If you leave your camera on Auto mode, your camera will decide if and when you need a flash. If you choose the “P” or Program mode, you have the option of turning off the flash. That is what happened to the aforementioned aunt. She had no idea her flash was actually set to not go off. Take a moment and look for the lightning bolt symbol on your camera. If it’s digital, be sure it is showing on your LCD screen while in shooting mode. If the lighting bolt has a circle around it with a line slashed through it, it is turned off, and won’t expose your indoor photos properly.

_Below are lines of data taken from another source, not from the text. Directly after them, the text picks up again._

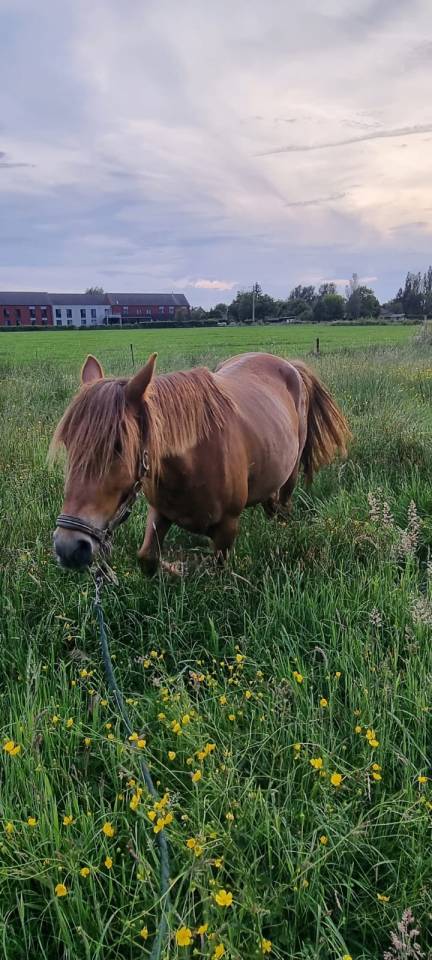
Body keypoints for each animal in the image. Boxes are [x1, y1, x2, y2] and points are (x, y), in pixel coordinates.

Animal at [51, 351, 350, 574]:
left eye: (118, 446)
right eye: (67, 442)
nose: (68, 547)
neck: (193, 462)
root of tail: (289, 365)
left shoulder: (227, 527)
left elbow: (218, 569)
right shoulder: (159, 511)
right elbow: (148, 558)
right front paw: (173, 570)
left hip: (291, 473)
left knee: (284, 505)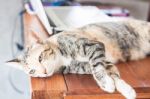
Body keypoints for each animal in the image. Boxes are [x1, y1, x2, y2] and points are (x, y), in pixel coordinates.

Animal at [6, 19, 150, 98]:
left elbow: (97, 68)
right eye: (32, 71)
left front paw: (107, 84)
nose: (45, 73)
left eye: (40, 57)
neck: (61, 58)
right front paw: (125, 89)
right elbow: (112, 74)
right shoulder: (89, 65)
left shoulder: (94, 46)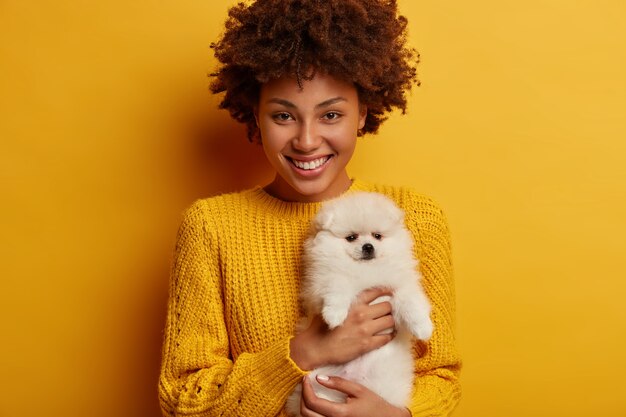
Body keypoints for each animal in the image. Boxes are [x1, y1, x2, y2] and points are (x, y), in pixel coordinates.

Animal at [286, 190, 432, 414]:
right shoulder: (320, 286)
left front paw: (423, 327)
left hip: (383, 385)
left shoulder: (399, 286)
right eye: (351, 238)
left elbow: (411, 302)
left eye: (377, 236)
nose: (368, 246)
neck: (366, 269)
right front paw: (334, 315)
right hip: (316, 382)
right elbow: (338, 284)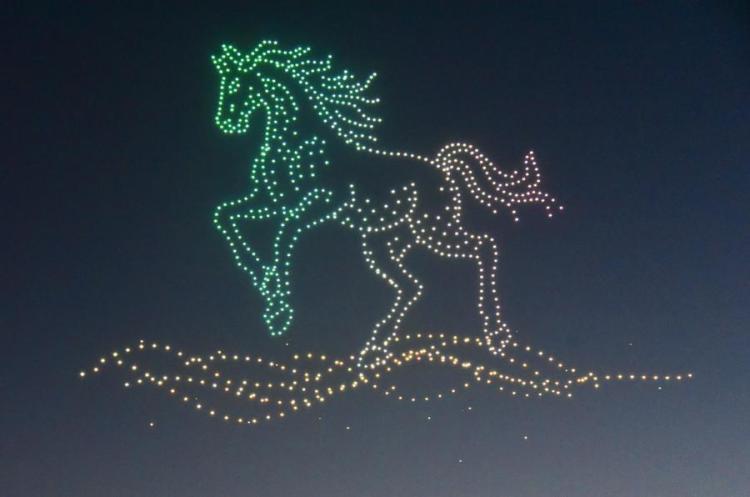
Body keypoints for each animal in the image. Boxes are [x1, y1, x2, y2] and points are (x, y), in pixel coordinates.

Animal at [210, 40, 562, 368]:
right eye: (223, 83)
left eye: (239, 86)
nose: (226, 123)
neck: (297, 141)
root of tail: (441, 168)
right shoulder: (271, 199)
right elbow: (227, 216)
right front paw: (265, 284)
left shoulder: (320, 202)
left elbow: (284, 235)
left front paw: (278, 306)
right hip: (387, 241)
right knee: (411, 287)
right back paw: (373, 349)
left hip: (434, 229)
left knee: (483, 247)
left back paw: (497, 336)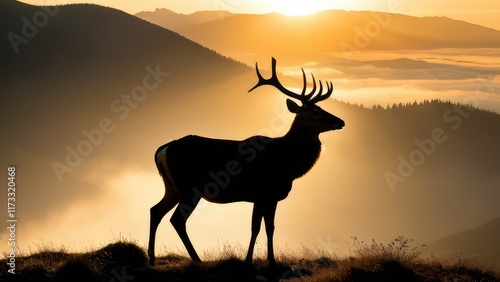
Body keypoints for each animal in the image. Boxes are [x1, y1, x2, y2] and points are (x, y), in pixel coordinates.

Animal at [146, 57, 346, 266]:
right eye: (315, 112)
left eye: (321, 108)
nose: (340, 121)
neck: (288, 164)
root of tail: (162, 150)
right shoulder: (266, 193)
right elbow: (264, 227)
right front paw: (264, 261)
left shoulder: (262, 197)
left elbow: (260, 227)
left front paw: (255, 259)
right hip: (188, 188)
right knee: (177, 219)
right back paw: (196, 258)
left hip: (172, 187)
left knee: (155, 210)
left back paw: (152, 257)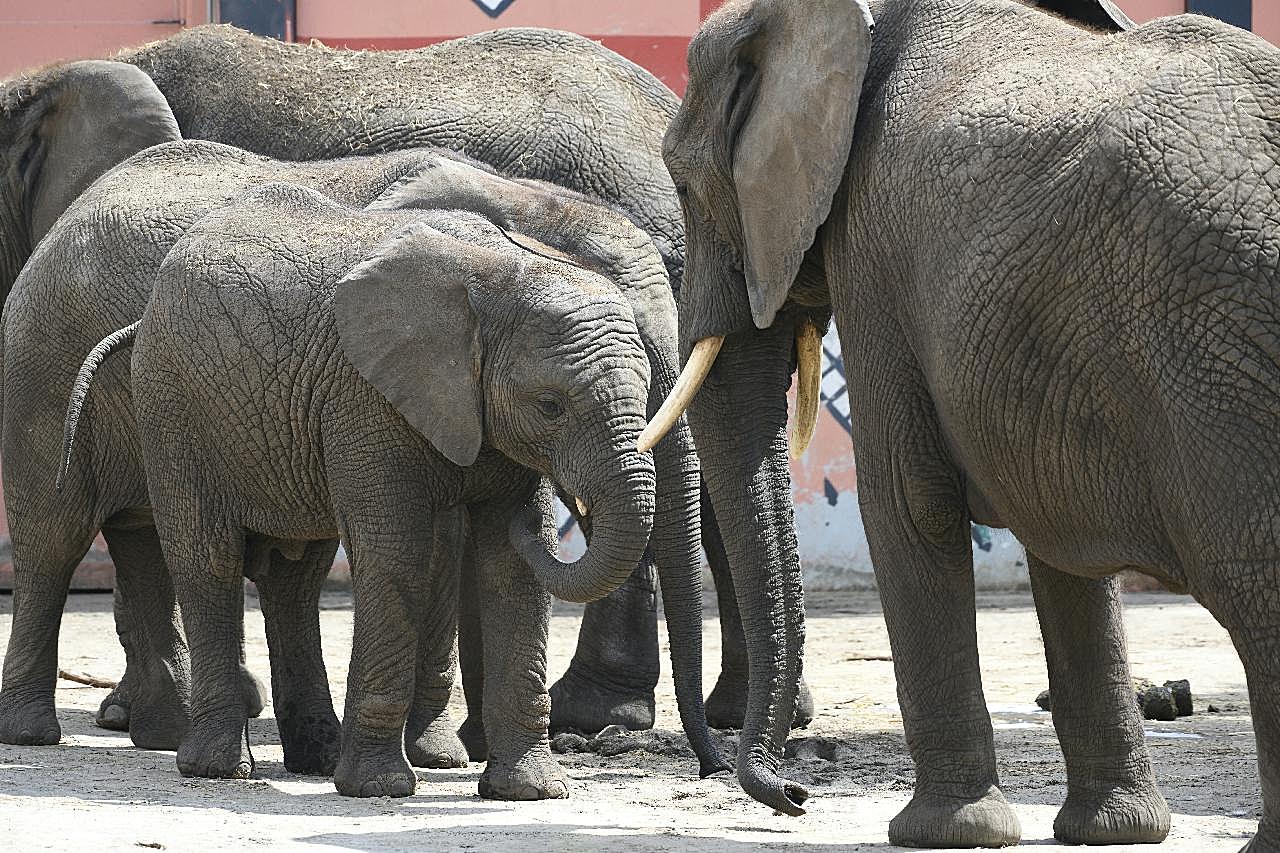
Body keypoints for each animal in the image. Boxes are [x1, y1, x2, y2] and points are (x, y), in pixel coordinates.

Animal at [2, 134, 721, 788]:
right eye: (550, 406)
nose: (714, 767)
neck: (518, 216)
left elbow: (501, 563)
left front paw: (502, 779)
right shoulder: (374, 394)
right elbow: (415, 549)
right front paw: (413, 770)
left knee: (208, 555)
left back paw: (213, 743)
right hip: (75, 371)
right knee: (68, 537)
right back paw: (58, 737)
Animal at [645, 0, 1280, 845]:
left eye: (683, 185)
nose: (795, 794)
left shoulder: (874, 249)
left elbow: (905, 501)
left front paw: (946, 831)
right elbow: (1056, 533)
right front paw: (1114, 830)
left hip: (1211, 342)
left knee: (1252, 580)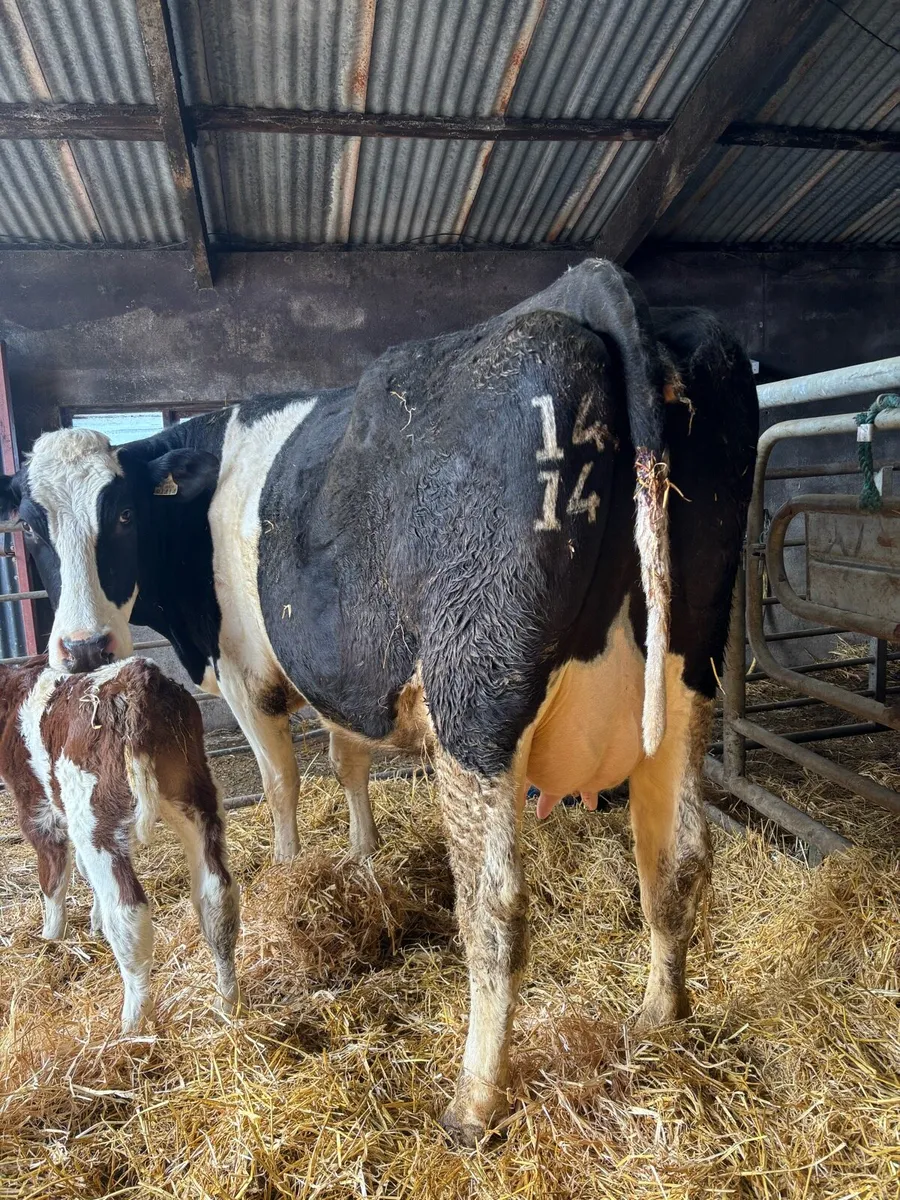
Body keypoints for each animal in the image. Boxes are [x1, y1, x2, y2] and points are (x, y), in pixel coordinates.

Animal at [0, 655, 239, 1031]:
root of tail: (136, 673)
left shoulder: (37, 809)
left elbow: (53, 879)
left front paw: (51, 939)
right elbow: (83, 873)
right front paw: (93, 923)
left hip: (95, 817)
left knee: (129, 913)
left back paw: (132, 1024)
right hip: (196, 793)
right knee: (217, 897)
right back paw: (226, 1002)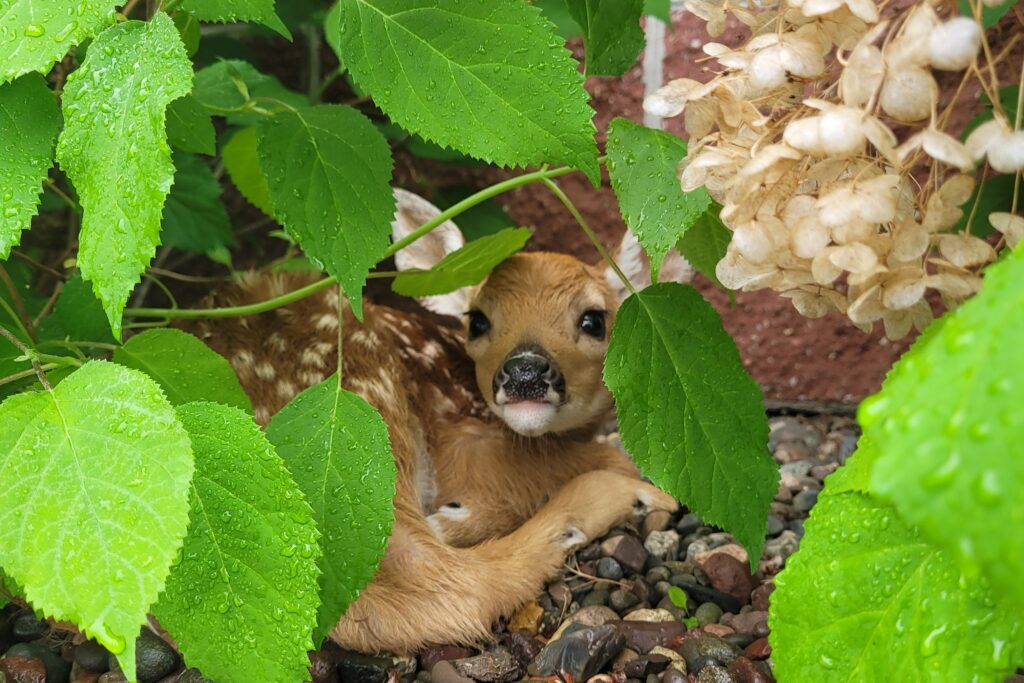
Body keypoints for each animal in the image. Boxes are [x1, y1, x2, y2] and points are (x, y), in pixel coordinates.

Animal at [186, 189, 690, 655]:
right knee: (442, 587)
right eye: (477, 320)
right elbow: (590, 456)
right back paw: (629, 497)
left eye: (594, 320)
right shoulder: (457, 438)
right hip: (366, 419)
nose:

One of the most common mistakes that I see on snapshots is the focusing. All cameras by nature focus on the center of the frame. If you’re photographing two people standing side by side, their faces are not in the center of the frame, so you will actually be focusing on whatever is directly behind them above their shoulders. (Does this remind anyone of a botched Christmas picture in front of the tree? Nicely focused tree, out of focus children…) Be sure to take a second and press your shutter button down half-way before pushing it all the way to take the picture. That one extra moment, on film and digital cameras, will activate your focus lock, which sets your camera to focus on the closest thing with reliable detail. You may see red dots or a green boxes light up in your view finder, indicating what they have chosen to lock focus on. If they have highlighted the correct subject matter, take the picture! If not, recompose the shot and press a few more times until it recognizes the correct subject.